I have a created a notebook that is fairly in-depth and contains many sections. The sections are there more as documentation than anything else.

At the beginning of the notebook, I import data and use that data for the rest of the notebook. At the end, the notebook generates a document with the relevant results.

What I would like to do is create a loop that spans the entire notebook (i.e. spans multiple sections) for multiple sets of data and get multiple documents. Is it possible to do this with the sections intact? If I need to remove the sections, what is a good way to leave the documentation intact?

Thank you.

POSTED BY: will
2 Replies
Posted 10 years ago

David,

Thanks for the help. The tagging suggestion seemed like a lot of work.

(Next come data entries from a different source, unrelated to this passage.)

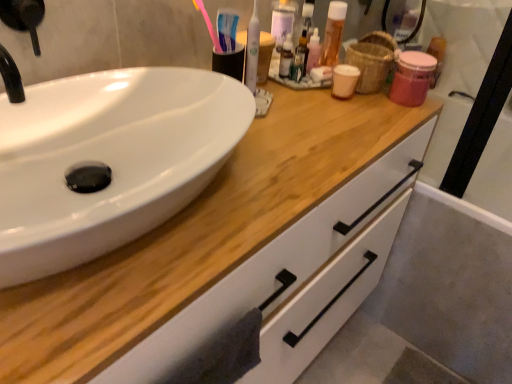
In order to click on free point in front of white plastic toothbrush at upper center, which ranks as the second mouthwash in back-to-front order in this screenshot , I will do `click(281, 138)`.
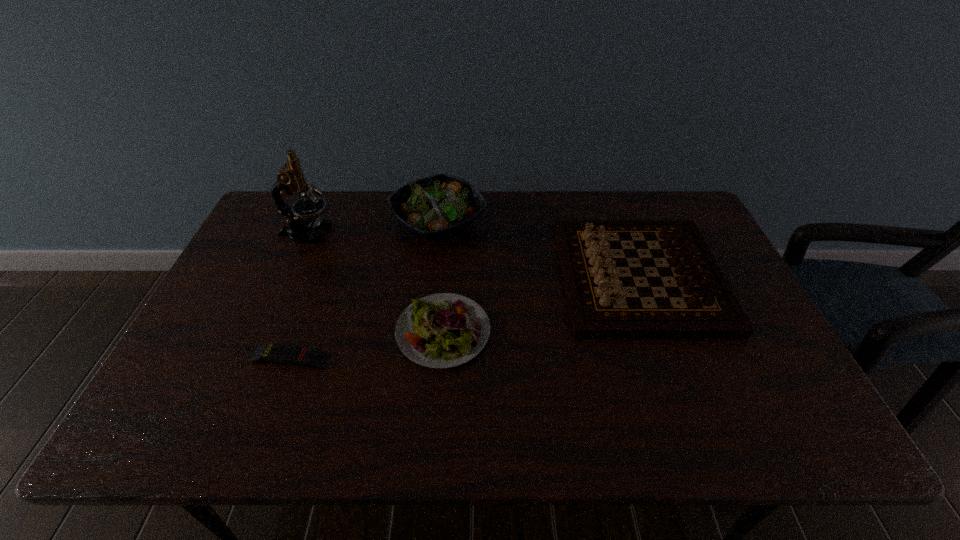
Where is `empty space that is in between the shorter salad plate and the rightmost object`? Image resolution: width=960 pixels, height=540 pixels. empty space that is in between the shorter salad plate and the rightmost object is located at coordinates (541, 304).

You are a GUI agent. You are given a task and a screenshot of the screen. Output one action in this format:
    pyautogui.click(x=<x>, y=<y>)
    Task: Click on the free space between the taller salad plate and the nearer salad plate
    The width and height of the screenshot is (960, 540).
    Given the screenshot: What is the action you would take?
    pyautogui.click(x=441, y=277)

You are a GUI agent. You are given a task and a screenshot of the screen. Output one action in this format:
    pyautogui.click(x=<x>, y=<y>)
    Task: Click on the free space that is in between the farther salad plate and the gameboard
    
    Given the screenshot: What is the action you would take?
    pyautogui.click(x=539, y=249)

Find the location of `empty location between the microscope and the farther salad plate`. empty location between the microscope and the farther salad plate is located at coordinates click(x=372, y=228).

Where is `vacant area that lies between the nearer salad plate and the tallest object`? This screenshot has width=960, height=540. vacant area that lies between the nearer salad plate and the tallest object is located at coordinates (374, 282).

The width and height of the screenshot is (960, 540). I want to click on free space between the nearer salad plate and the remote control, so click(x=367, y=345).

Identify which object is the third nearest to the remote control. Please provide its 2D coordinates. Your answer should be formatted as a tuple, i.e. [(x, y)], where the tuple contains the x and y coordinates of a point satisfying the conditions above.

[(291, 178)]

Identify which object is located as the fourth nearest to the shortest object. Please provide its 2D coordinates. Your answer should be formatted as a tuple, i.e. [(x, y)], where the tuple contains the x and y coordinates of a point satisfying the conditions above.

[(600, 305)]

Locate an element on the screen. vacant position in the image that satisfies the following two spatial constraints: 1. at the eyepiece of the remote control; 2. on the right side of the tallest object is located at coordinates (252, 358).

In order to click on vacant region that satisfies the following two spatial constraints: 1. on the front side of the shorter salad plate; 2. on the left side of the farther salad plate in this screenshot , I will do `click(426, 332)`.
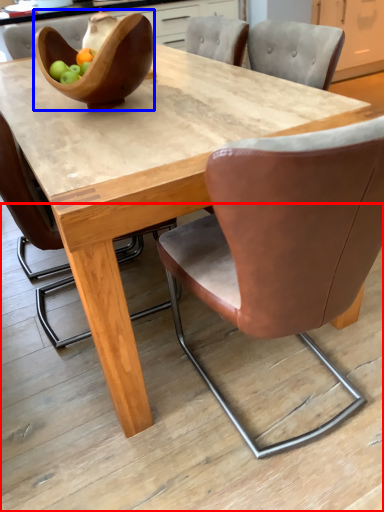
Question: Among these objects, which one is farthest to the camera, concrete (highlighted by a red box) or bowl (highlighted by a blue box)?

Choices:
 (A) concrete
 (B) bowl

Answer: (B)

After messing around with the second suggestion, it worked like a charm after I realized how to pass the info to the notebook doing the work. In my case the loop looks like:

Do[(work = testList[[i]][[1]]; NotebookEvaluate["\\folder\newTest.nb"];), {i, 1, Length[files]}]

where work is the variable I used in the evaluated notebook.

Thanks again, William

POSTED BY: will

I am a bit unclear about what exactly you want to do, though I am sure that something that fits what I think you are wanting can be done.

Do you want some code that runs outside of the specified notebook to do the processing or do you want the code to be within the notebook itself?

Either way, this might not be trivial (but see my final comments below where a simplified approach may be workable depending on the particular workflow you have). It generally involves using notebook programming constructs to move around in the notebook and to execute the particular cells as desired. To execute cells from code that is controlling that execution you will need the function NotebookEvaluate and one would then find particular cells in the original notebook, create a temporary notebook with those cells, and execute the temporary notebook with NotebookEvaluate. Finding those cells may involve using NotebookFind using CellTags and having the original notebook's cells properly tagged. (See http://library.wolfram.com/infocenter/Conferences/7246/ for more than you may ever want to know about tagging.... ).

Another approach is to, at the end of each Input cell in your notebook, have code that uses NotebookFind and then SelectionEvaluate as the final expressions in that cell which points (via CellTags) to the next cell in the notebook (wherever it is) that should be executed.

Perhaps there are other approaches which may work, depending on the detailed particulars of what you want to do.

Finally, it may simply be that you want to (a) specify the data source that you want to access prior to each time you want to fully execute the notebook and then (b) execute the notebook. If this is the case then, if we call the notebook's NotebookObject nb(assumed for this discussion to be an open notebook), the form of the code you would create and which would be executed from a different notebook would be

Do[
 (
  assignExternalDataSourceParameters[i];
 NotebookEvaluate[nb];
  ),
 {i, 1, nIterations}]

where assignExternalDataSourceParameters[i] just represents the code that does the assignment of the needed data source locations (e.e., file names) in order for your notebook to run for those.